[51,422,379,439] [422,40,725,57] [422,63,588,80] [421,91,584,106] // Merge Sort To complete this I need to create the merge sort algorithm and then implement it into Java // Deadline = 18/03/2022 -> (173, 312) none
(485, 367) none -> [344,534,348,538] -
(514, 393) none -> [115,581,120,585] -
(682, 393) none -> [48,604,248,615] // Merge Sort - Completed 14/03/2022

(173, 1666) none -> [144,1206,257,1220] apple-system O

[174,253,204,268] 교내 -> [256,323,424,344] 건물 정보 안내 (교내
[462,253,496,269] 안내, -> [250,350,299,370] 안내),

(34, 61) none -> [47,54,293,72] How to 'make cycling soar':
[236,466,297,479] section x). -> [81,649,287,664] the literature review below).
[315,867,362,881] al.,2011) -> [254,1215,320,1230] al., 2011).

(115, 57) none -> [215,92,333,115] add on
════════════════════
:: TASK DETAILS ::
Only a number is wanted. How many lines of the entries above carry "Merge"?

:: WRITTEN RESPONSE ::
2